I have driving pet peeves as well, and they’re plentiful. At the top: if you don’t use turn signals, the people in your orbit have my sympathy. A shocking number of drivers seem to think that road rules are suggestions.

And I don’t want to talk about the LED headlights. They require a primal scream.


13 thoughts on “We get offended: Our pet peeves are important to us.

  1. Yes. People getting up very close in the queue and not taking their litter home with them are my pet peeves.
    I was brought up to take my rubbish home with me if there was no bin to drop it in. So no excuses.
    But where I live, two particular examples. Example one, there is a bin near a bus stop. Just 4 to 6 steps is all that is needed from bus stop to that bin. But no. They can’t do that and drop their rubbish instead.
    Example two. I seen a person three steps away from a bin. But no, they dropped it on the floor instead after finishing off what they were eating.

    With the queue business, they get the stare from me. But if that don’t work, or I am being bashed by a trolley, they get a reaction of a sharp tone from me.
    One who’s breath I felt, I said do you know me? That person replied back with a no while givig a curious look and I replied back, so get out of my bubble and give the required space.

    Liked by 2 people

    1. I love that line, “do you know me?” and I’m going to borrow that in the future.

      Those examples are so enragingly typical. I’m like you – I was raised to not litter.

      Thanks for reading and commenting. It always makes me happy.

      Liked by 1 person

  2. Thanks for sharing, I can definitely relate. I went to the theatre at the weekend and was internally raging that the people behind me were talking throughout the performance. It feels like a lot of people have no concept of what’s socially acceptable or respectful.

    Liked by 1 person

  3. Proof positive that I’m not the only neurotic one with a long list of pet peeves.

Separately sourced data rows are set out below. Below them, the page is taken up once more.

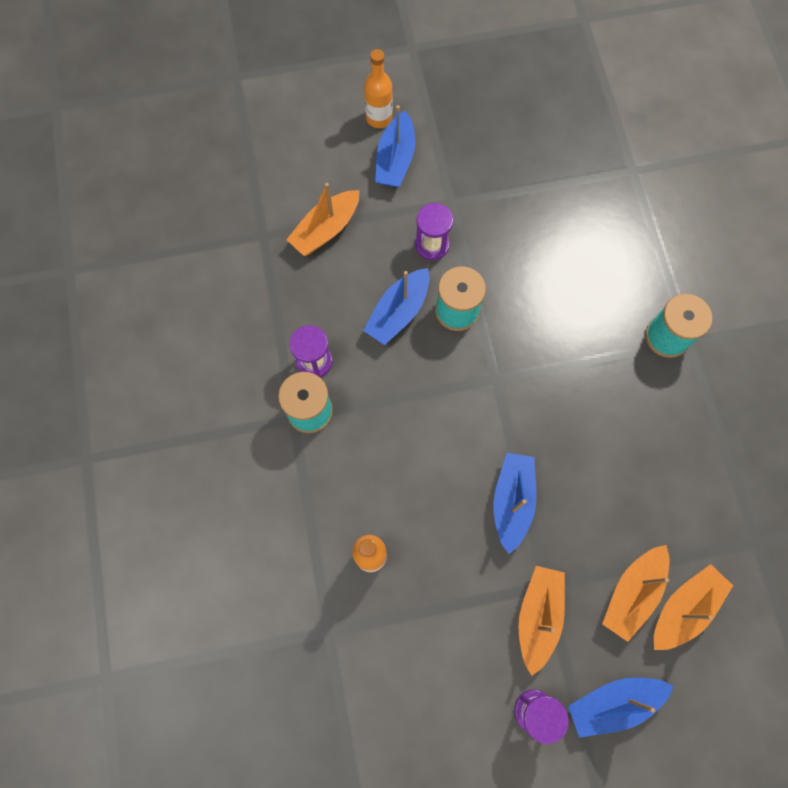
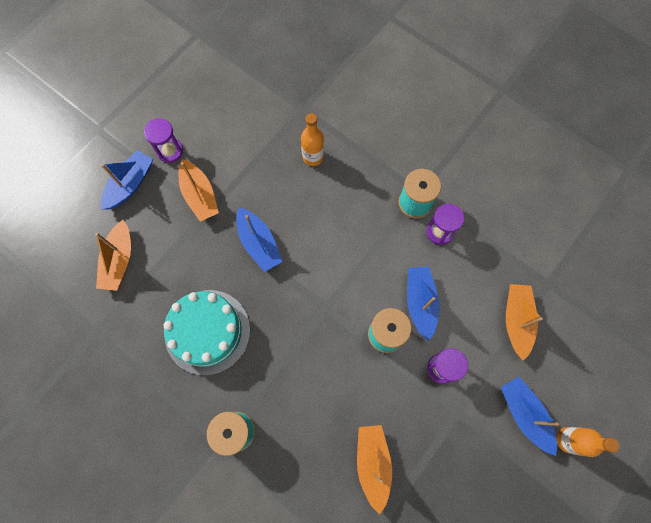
camera: 140 degrees right, 0 degrees up
(632, 592) = (155, 247): orange boat -> orange boat (373, 463)
(633, 450) = (207, 331): none -> turquoise cake

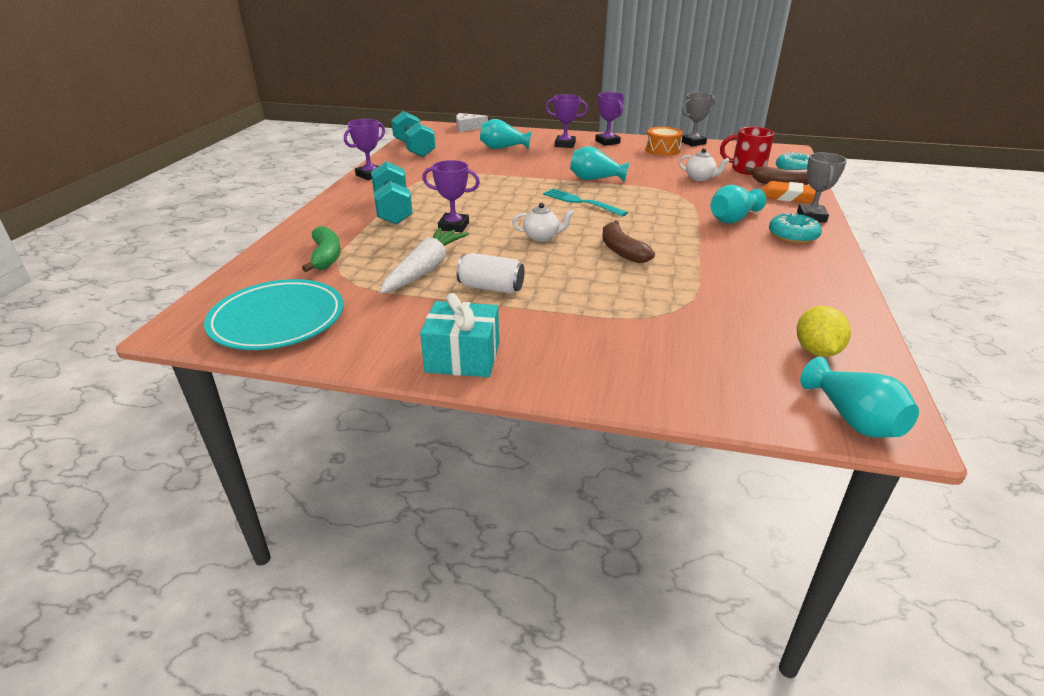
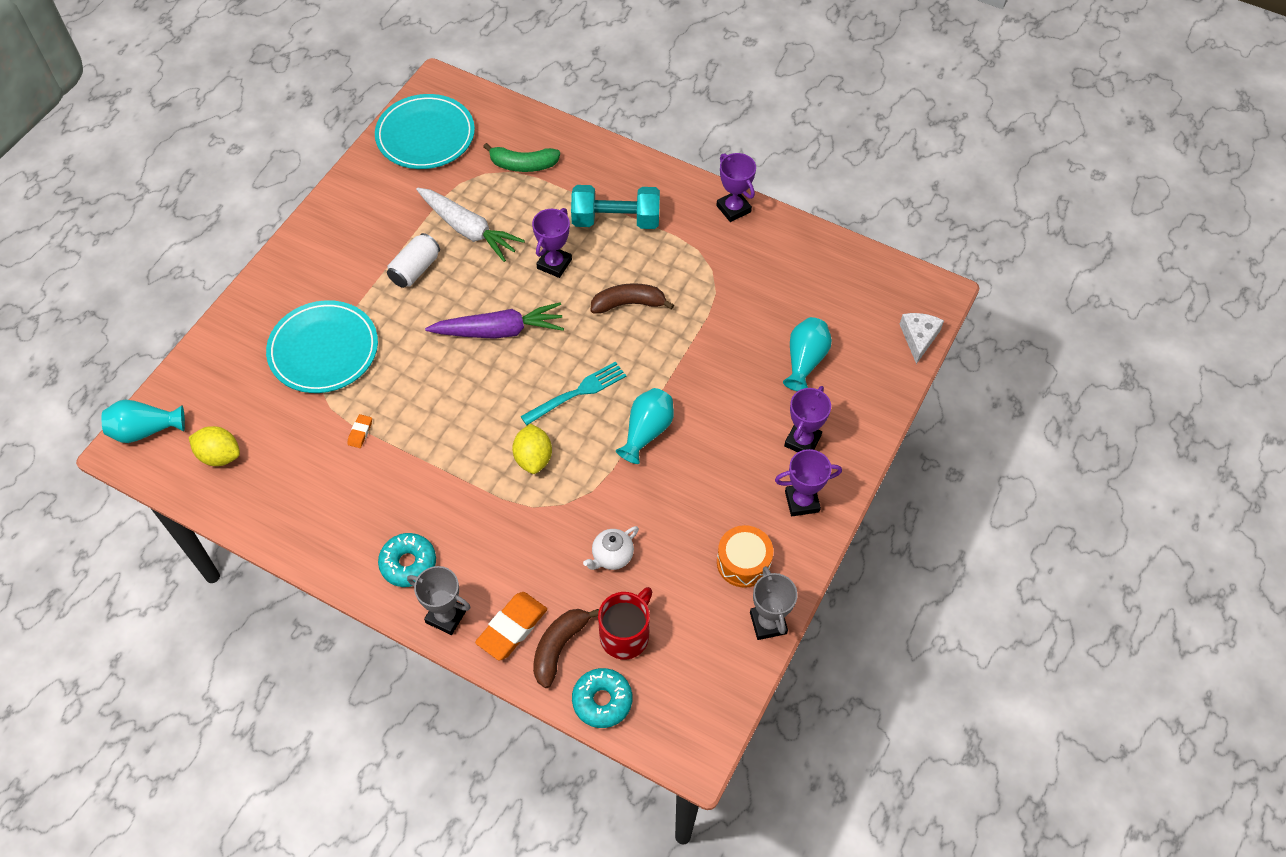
camera: 105 degrees right, 25 degrees up
(414, 149) = (827, 261): turquoise dumbbell -> none
(463, 357) = (324, 234): turquoise gift -> none
(542, 237) = (499, 331): white teapot -> purple carrot
(622, 251) = (441, 388): brown banana -> brown banana (628, 304)
(630, 318) = (323, 350): none -> turquoise plate
(653, 208) = (533, 458): none -> yellow lemon
(703, 278) = (360, 432): none -> orange eraser
(732, 219) = (474, 527): turquoise vase -> none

    You already know we share road rage—we’ve talked about it before. A few more of money include any display of entitlement fires me up, as does disrespectful laziness that punts duties onto others’ shoulders. I have put myself in harm’s way many times to actively stop bullying, harassment, and the abuse of children, animals, and people who are compromised mentally or physically. I become the ultimate fierce mama bear and go full-on white trash.

    If you live with me, my pet peeves are plentiful—many are thanks to my OCD. I’ll spare you from listing all those out!

    Liked by 1 person

    1. I love that descriptor – fierce mama bear going full-on white trash. That’s a t-shirt for sure.

      I’m glad you’re a fierce defender of the vulnerable, but do be careful. Wear that Ms. Marvel armour.

      Liked by 1 person

      1. That’s the thing—all reason goes out the window and I fly into a blind rage. Afterwards, when reason returns, I scold myself and recognize the potential danger I’d inserted myself into. 🤦🏼‍♀️

        Liked by 1 person

  4. You are the second person to mention LED headlines in the span of a day or two. Hmmm… I wonder what is up with that. I feel like they’ve been around for a while. How is it that people are only noticing them now? (Or only annoyed by them now?) I agree with that, though!